THE TASK >>
Pick up the hearing transcript on DHS border work and Justice Department costs after its last line and carry it forward.
--- TEXT PROVIDED Enclosed Below ---
So I am wondering, what is the relationship with DHS? Is
there any when it comes to prosecution and how they could save
you so much money and time?
Mr. Lofthus. Congressman, if I could start. As the chief
financial officer, I will readily admit that I would feel more
comfortable giving you the financial perspective on that rather
than the law enforcement----
Mr. Gohmert. Okay. Then if you are going to change my
question, let me change the question itself. Do you know how
much you would save if we had a secure border where we were not
having to spend 34.9 percent of our prosecutions on people
entering illegally?
Mr. Lofthus. That is not a number that we have calculated.
I certainly do not have it at the table. But what I can say is
that we do look when we formulate our budget to see what is
going on at DHS so that we have some sense of what is happening
on the other side to withstand the change.
Mr. Gohmert. But beyond looking at the budget, do you
coordinate with them? You surely recognize how dramatic it
would be the freeing up of prison space, of prosecutors, all of
those type of things, if DHS would simply do the job of
securing the border. And I do not mean closing it. I want
immigrants coming. I am talking about people that come that we
do not want coming in.
Mr. Lofthus. There is no question we are very much aware of
the front end work done by DHS and how it impacts the back end
work that the Department of Justice, both on the prosecution
side and the prison capacity side, not to mention the detention
trustee portion of the budget or the detention portion of the
budget in the Marshal Service.
Mr. Gohmert. Well, I know there was discussion about the
cost of flights, and that the comment we are doing same thing
the prior Administration did when it came to personal flights.
And I am sure the Bush Administration is pleased that this
Administration is mimicking them in any regard. But it still
deserves to be analyzed a bit.
If it is a personal flight, like saying I am just going to
see my kid play baseball, according to the policy, it is not
law. It must be DoJ policy that the Attorney General must fly
on a private plane, right?
--- End of Enclosed TEXT PROVIDED ---
--- RAW DATA Enclosed Below ---
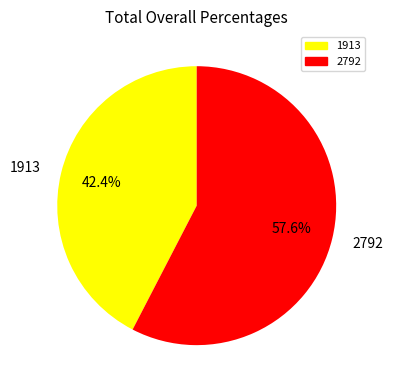

Is there any slice that represents more than half of the pie?

Yes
--- End of Enclosed RAW DATA ---
ANSWER FOR THIS EXERCISE >>
Mr. Lofthus. He is a required use traveler, that is right.
Mr. Gohmert. Okay. And that is not because of law, but
because of DoJ policy that you are following from the Bush
Administration, correct?
Mr. Lofthus. No, sir, it is not DoJ policy. It is executive
branch policy under OMB Circular A126, 1993.
Mr. Gohmert. Right, okay, but that is the point. It is not
the law that we passed in Congress. This is the Administration
saying we want you to fly privately, and then you can reimburse
$420 for each $15,000 flight as an example of what it costs.
But that is the executive branch's decision, in this case
apparently agreeing with the Bush Administration. Is that not
correct?
Mr. Lofthus. It is an executive branch policy, that is
right.
Mr. Gohmert. Thank you.
Mr. Sensenbrenner. The gentleman's time has expired.
I would like to thank the witnesses for their insightful
testimony. I would like to thank the Members for their vigorous
participation. This has been one of the more substantive
hearings that I think we have had in trying to get to the
bottom of all of this, how we can do oversight and how we can
save money.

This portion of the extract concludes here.